OSDev.org

Posted: **Sun Oct 08, 2006 2:29 am**

Hi all,

i've been working on some routines to check whether a file is executable (currently only .com files supported) i also read on os dev resource center that the com file is loaded in offset 100h and executed

can anyone tell me how to identify to .com file (i don't want my operating system to run text files

)
(note: my os is operating in real mode )
Thank you

Posted: **Sun Oct 08, 2006 7:39 am**

Hello joke,
there is no reliable way to identify .com files as they don't have any headers that could be checked. Wotsit.org mentions that most executables start with a jump and that they should normally not exceed the 64 KiB barrier of a real-mode segment.
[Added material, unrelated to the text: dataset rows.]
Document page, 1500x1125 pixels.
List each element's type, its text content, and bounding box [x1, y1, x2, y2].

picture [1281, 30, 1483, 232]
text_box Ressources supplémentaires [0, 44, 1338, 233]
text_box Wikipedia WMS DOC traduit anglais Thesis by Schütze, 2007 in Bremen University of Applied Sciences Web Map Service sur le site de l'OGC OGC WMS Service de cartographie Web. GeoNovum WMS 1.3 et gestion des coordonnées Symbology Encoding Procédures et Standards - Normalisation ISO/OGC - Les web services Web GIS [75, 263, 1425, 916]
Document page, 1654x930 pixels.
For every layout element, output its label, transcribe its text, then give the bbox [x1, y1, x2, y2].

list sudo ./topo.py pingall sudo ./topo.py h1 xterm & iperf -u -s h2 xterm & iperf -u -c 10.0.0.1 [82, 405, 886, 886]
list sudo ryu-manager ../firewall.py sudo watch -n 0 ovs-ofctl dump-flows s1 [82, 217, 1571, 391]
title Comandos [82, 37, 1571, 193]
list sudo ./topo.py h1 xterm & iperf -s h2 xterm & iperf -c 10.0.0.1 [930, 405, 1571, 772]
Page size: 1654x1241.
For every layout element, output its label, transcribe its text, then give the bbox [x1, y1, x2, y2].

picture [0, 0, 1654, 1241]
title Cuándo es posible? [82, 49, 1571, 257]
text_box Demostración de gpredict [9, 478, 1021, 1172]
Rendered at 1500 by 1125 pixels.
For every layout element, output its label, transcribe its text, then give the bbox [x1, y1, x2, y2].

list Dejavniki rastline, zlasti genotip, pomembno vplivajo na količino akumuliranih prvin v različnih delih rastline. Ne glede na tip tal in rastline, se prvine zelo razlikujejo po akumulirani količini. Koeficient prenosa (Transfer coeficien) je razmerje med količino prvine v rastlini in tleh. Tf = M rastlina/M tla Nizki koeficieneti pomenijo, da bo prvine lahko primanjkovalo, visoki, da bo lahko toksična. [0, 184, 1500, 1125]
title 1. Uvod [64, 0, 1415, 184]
These checks will however only give you a rough idea whether the file is executable or not as there're probably many executable files that do not keep to these rules. Another simpe check would be to have a look at the file name extention and only run executables that end with *.com

In any case you operating system should never keep the user from exectuting something that looks dubious as you just can't tell for sure if the file really isn't an exectable. If you're not sure just print a prompt asking the user if he wants to proceed running a file that might be corrupted/misnamed/whatever.

regards,
gaf

Posted: **Sun Oct 08, 2006 8:41 am**

I agree with gaf, however I want to point out that *.COM extensions are derived from DOS and I beleive CPM, which gives the 64kB limitation. You can write COM files for 32 bit OSes that exceed 64kB.

Anything to consider are scripting files that are executeable too. Initially after reading your post it seemed you could scan a file for FFh, as there aren't any text I am aware of that uses that as a displayable symbol, though I could be wrong, I don't know all languages.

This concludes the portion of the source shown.